While other elastic shoe companies tend to have the words stretch, expand or link in the title, which helps with search engine optimization, Prentiss chose “Bread” knowing he could go on to expand his line to include other items.

A few months into their venture, TikTok Shop came out, and they placed two Bread laces — one 54” white lace and one 54” black lace on the market. Pretty soon they had a whole bunch of five star reviews.

These days the company has a warehouse and office not far from Baum Stadium, from which they ship orders and handle all operations. Inside they’re busy innovating, Prentiss said.

What they’re working on next are business shoelaces, laces for kids and toddlers, as well as those for the military, which require a particular color set and combination of stretch and strength. In the future, once those new laces are perfected, they hope to expand to creating shoes and possibly clothing.

Meanwhile, they’re taking a similarly open and creative approach to their giving practices.

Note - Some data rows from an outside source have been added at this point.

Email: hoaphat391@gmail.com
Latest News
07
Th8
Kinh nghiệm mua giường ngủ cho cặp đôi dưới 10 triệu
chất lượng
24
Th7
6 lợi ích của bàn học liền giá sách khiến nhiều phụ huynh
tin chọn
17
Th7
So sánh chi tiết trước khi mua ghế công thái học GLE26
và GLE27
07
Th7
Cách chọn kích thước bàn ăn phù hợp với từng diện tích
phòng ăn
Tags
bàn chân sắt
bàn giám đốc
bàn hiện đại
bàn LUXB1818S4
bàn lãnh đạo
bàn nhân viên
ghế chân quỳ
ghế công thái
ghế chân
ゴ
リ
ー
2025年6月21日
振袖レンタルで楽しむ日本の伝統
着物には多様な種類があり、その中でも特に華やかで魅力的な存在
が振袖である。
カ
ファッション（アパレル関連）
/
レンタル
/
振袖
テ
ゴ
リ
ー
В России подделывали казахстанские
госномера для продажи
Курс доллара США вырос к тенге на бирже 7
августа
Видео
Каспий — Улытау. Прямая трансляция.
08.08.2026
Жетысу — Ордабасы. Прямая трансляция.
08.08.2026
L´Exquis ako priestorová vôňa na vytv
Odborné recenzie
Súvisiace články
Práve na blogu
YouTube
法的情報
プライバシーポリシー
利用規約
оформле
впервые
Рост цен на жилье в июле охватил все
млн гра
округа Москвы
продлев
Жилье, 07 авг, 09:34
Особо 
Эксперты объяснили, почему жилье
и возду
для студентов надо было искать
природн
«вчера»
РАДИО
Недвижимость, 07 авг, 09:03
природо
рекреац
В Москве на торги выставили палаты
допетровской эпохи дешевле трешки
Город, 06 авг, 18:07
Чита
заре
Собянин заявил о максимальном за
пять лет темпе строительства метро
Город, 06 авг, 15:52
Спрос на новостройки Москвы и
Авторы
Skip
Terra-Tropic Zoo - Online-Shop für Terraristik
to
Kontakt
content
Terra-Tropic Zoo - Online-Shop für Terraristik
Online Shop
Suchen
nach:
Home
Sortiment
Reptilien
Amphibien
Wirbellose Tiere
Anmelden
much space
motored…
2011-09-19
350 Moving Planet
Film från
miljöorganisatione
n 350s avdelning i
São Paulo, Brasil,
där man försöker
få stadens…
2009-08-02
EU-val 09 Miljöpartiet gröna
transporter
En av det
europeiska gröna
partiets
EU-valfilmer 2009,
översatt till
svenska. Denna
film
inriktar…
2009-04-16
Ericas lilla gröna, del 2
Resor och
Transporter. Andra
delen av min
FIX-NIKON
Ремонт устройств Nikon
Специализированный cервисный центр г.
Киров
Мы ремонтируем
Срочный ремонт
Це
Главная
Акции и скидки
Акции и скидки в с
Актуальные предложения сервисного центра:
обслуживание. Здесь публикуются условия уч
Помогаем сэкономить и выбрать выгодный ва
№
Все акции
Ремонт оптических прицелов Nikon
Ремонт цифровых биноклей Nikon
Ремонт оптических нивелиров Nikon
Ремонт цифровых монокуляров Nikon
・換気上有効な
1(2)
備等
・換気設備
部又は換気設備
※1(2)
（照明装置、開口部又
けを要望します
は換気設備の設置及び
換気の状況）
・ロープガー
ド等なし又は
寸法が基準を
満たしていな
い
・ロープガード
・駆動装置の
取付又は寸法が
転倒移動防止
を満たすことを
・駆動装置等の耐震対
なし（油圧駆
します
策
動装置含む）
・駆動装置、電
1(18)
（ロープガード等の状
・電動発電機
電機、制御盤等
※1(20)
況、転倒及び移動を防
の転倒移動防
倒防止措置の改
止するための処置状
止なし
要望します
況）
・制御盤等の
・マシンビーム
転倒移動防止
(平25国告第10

“Logistically, it can be challenging … if we sold 15,000 pairs yesterday, we’d need 15,000 loaves of bread,” Prentiss said. Depending on the partnerships they form, the company may begin to donate a portion of proceeds to paying off school debt for students who need meals or make alliances with bakeries. “Of course that’s a discussion we had (recently), so we’re getting the ball rolling on that.”